**Data supplied**
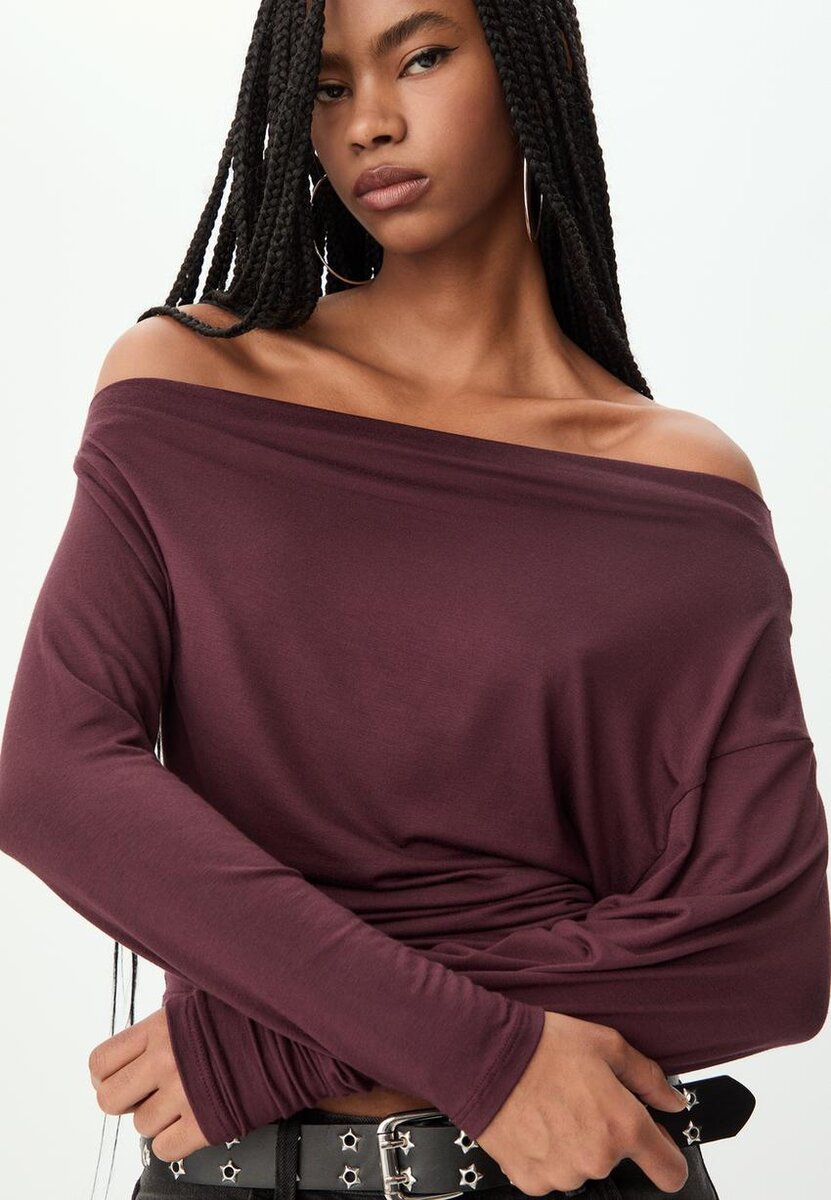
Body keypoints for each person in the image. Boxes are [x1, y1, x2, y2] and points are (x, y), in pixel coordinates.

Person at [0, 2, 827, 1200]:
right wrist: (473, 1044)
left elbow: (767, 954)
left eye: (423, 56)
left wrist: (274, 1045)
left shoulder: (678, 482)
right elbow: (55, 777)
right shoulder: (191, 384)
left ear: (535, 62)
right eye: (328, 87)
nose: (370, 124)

* * *

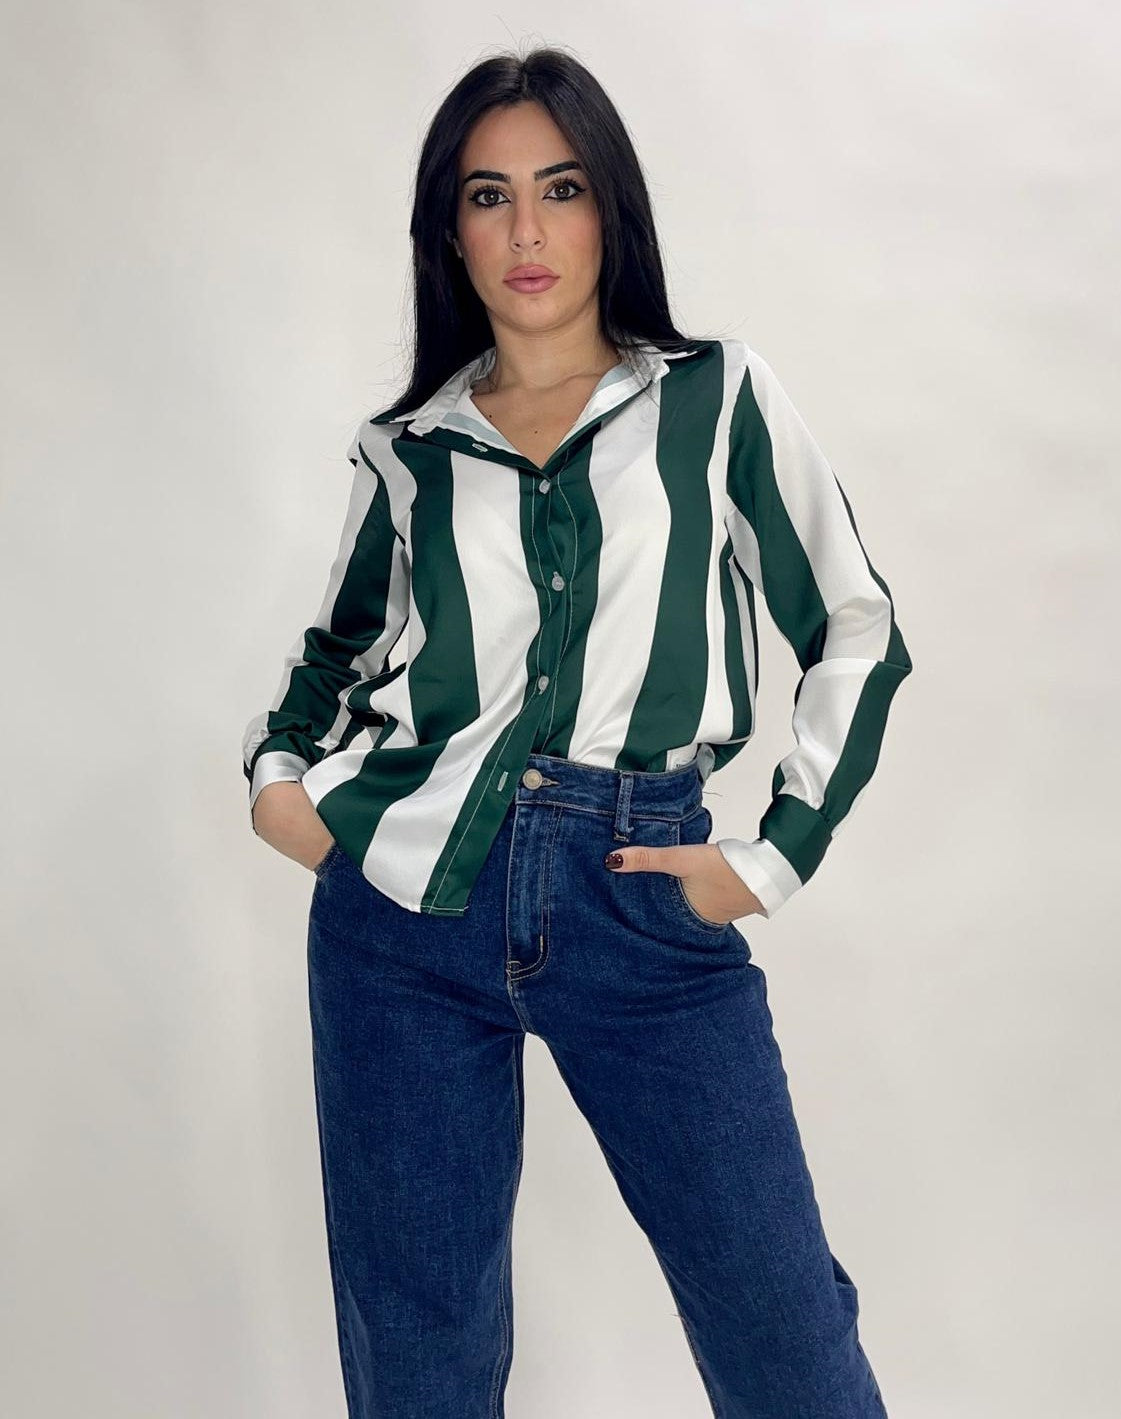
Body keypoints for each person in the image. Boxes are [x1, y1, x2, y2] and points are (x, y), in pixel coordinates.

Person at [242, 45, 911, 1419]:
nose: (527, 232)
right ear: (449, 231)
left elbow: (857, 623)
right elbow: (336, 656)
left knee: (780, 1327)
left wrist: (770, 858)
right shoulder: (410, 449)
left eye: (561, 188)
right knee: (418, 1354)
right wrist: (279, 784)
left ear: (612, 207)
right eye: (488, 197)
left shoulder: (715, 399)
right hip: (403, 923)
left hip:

**Task to complete**
From the records above, give again exactly the lines running from the line with "right wrist: (473, 1044)" to the line with "nose: (370, 124)", inclusive.

**Solution for this problem**
right wrist: (473, 1044)
left elbow: (767, 954)
left eye: (423, 56)
left wrist: (274, 1045)
left shoulder: (678, 482)
right elbow: (55, 777)
right shoulder: (191, 384)
left ear: (535, 62)
right eye: (328, 87)
nose: (370, 124)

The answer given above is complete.